On ne peut nommer cela une “grande politique” de la part de l’administration Obama, mais simplement une nécessité comptable. L’administration Obama est loin d’avoir une “grande politique” qui la distingue du lot; il lui faudrait pour cela parler haut et clair, avec le courage de la logique structurante d’une grande politique, et affirmer qu’elle met en place une politique d’équilibre et de recherche de bonne entente avec les forces naturelles existantes, une politique réellement structurante, – au lieu de s’en tenir aux restes des slogans de l’hystérie de “l’idéologie et de l’instinct” mâtinés de “petites phrases” à la Joe Biden d’avertissement à un Ioutchenko et à un Saakachvili. L’administration Obama est encore à des années-lumière d’avoir le courage et la sagesse d’une politique à la Gorbatchev, – c’est-à-dire, pour celui-ci, de dire qu’il se retire d’Europe de l’Est d’une façon consciente et organisée, pour rompre une stupide politique de l’“idéologie et de l’instinct”. Cette absence de courage et de sagesse se mesure dans les insanités que leur nécessités de propagande poussent les américanistes à proférer, – comme ce mot de Biden, dans son discours au Parlement géorgien, avertissant qu’il ne faut plus compter sur la force militaire pour la “reconquête” (Ossétie du Sud notamment) : «It's a sad certainty but it is true, there is no military option to réintégration.» S’il y a quelque chose de “triste”, c’est bien d’entendre un vice-président US, avec tout ce que poste suppose de prétention à la “grande politique”, qualifier de “triste” le fait de ne plus pouvoir se servir des armes pour arriver à un résultat politique, – on veut dire, “tristesse” devant le spectacle de la stupidité utilisée sans même songer à la qualifier, – fort probablement, d’ailleurs, en ignorant que c’est de la stupidité pure qui est proférée dans ce cas.

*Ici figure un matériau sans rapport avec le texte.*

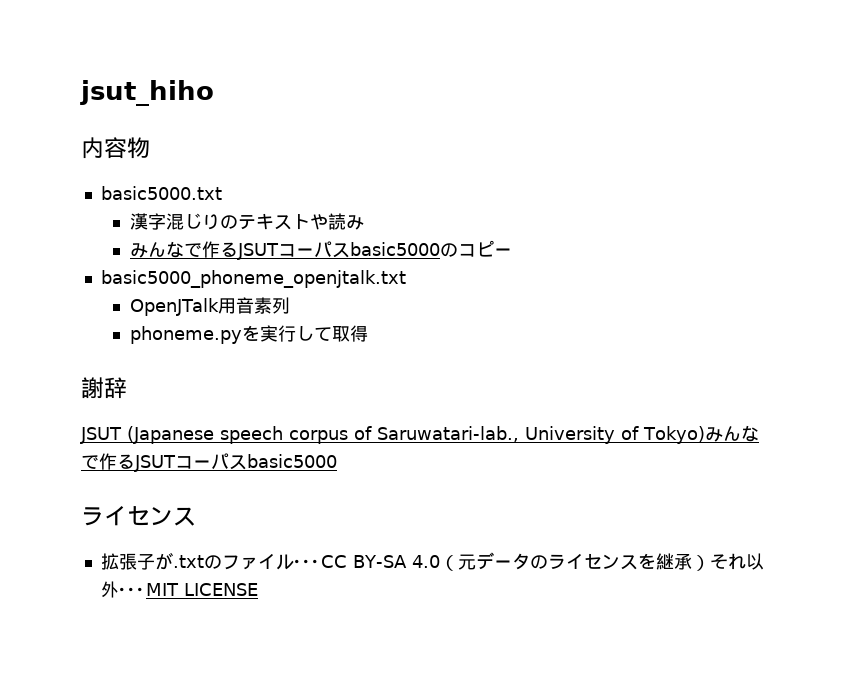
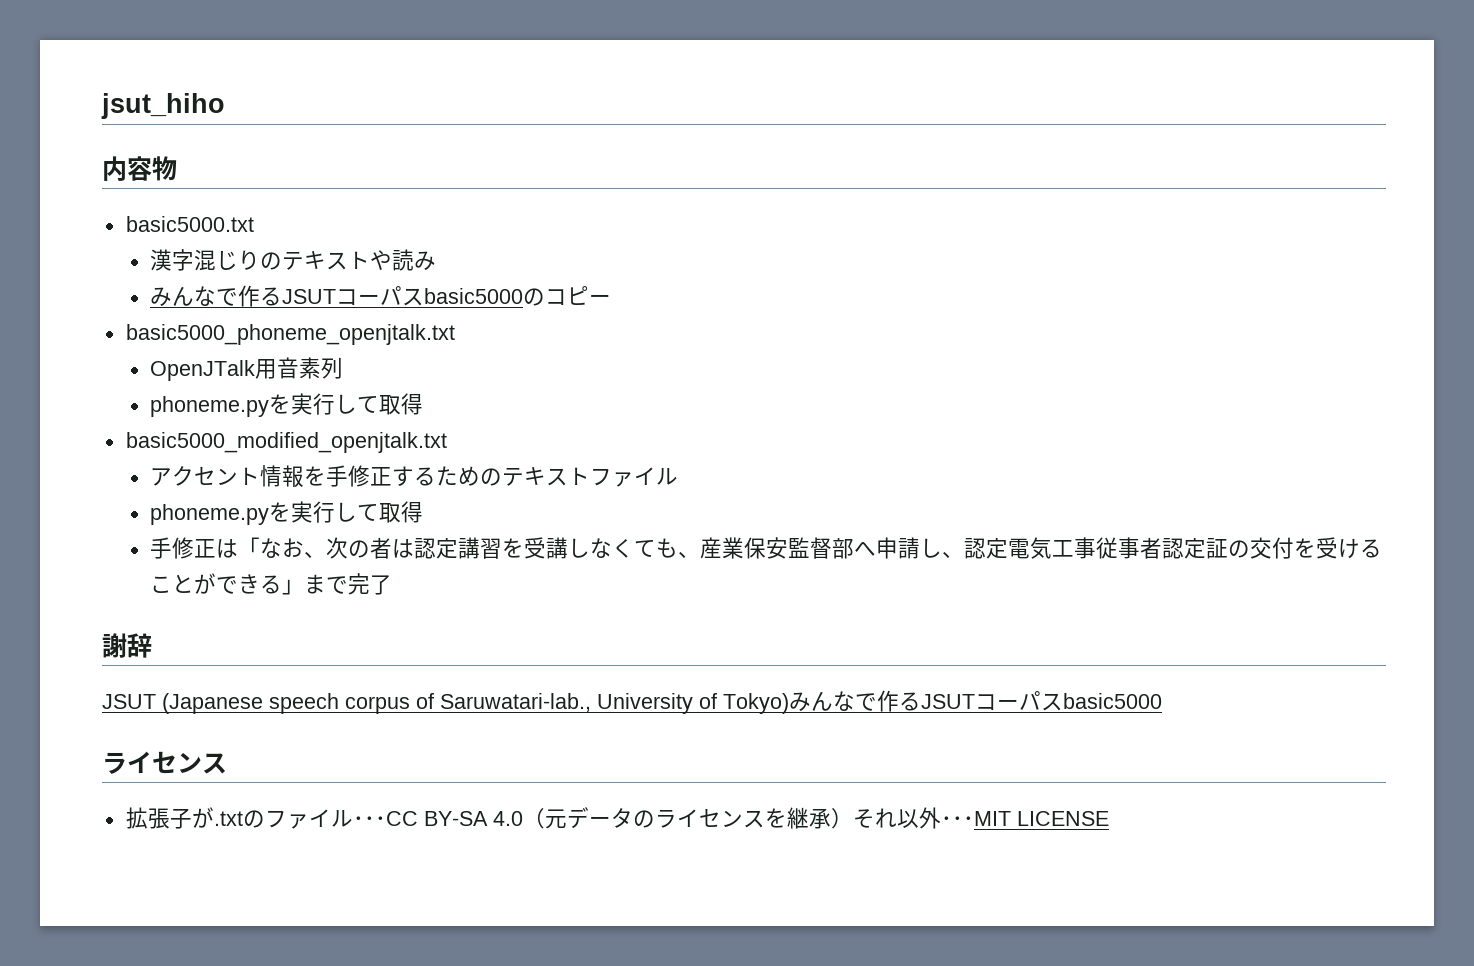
(368, 333) none -> [125,432,447,453] [149,465,678,488] [149,501,423,525] [149,537,1382,559] [149,573,392,595] // basic5000_modified_openjtalk.txt // アクセント情報を手修正するためのテキストファイル // phoneme.pyを実行して取得 // 手修正は「なお、次の者は認定講習を受講しなくても、産業保安監督部へ申請し、認定電気工事従事者認定証の交付を受けることができる」まで完了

Les USA, depuis la fin de la Guerre froide, ont repris à leur compte, et dans l’autre sens, cette politique d’expansion bureaucratique et militariste de l’URSS telle qu’elle s’était installée en Europe de l’Est. L’URSS avait au moins l’excuse d’avoir conquis cette partie de l’Europe avec l’Armée Rouge, dans les conditions qu’on sait, dont paraît-il “le monde libre” dans son ensemble ne se plaignit pas lorsque la chose se fit. Les USA n’ont même pas cela, n’ayant jamais rien risqué d’eux-mêmes, avec cette absence de courage si caractéristique, dans la “conquête” obscène de l’Europe de l’Est et dans la destruction atroce de la Russie par l’argent et la cupidité de Wall Street et de l’idéologie hyper-capitaliste, dans les années 1990. Tout cela est une illustration de l’exemplaire lâcheté de la civilisation occidentale, de sa substance absolument nihiliste et mortifère.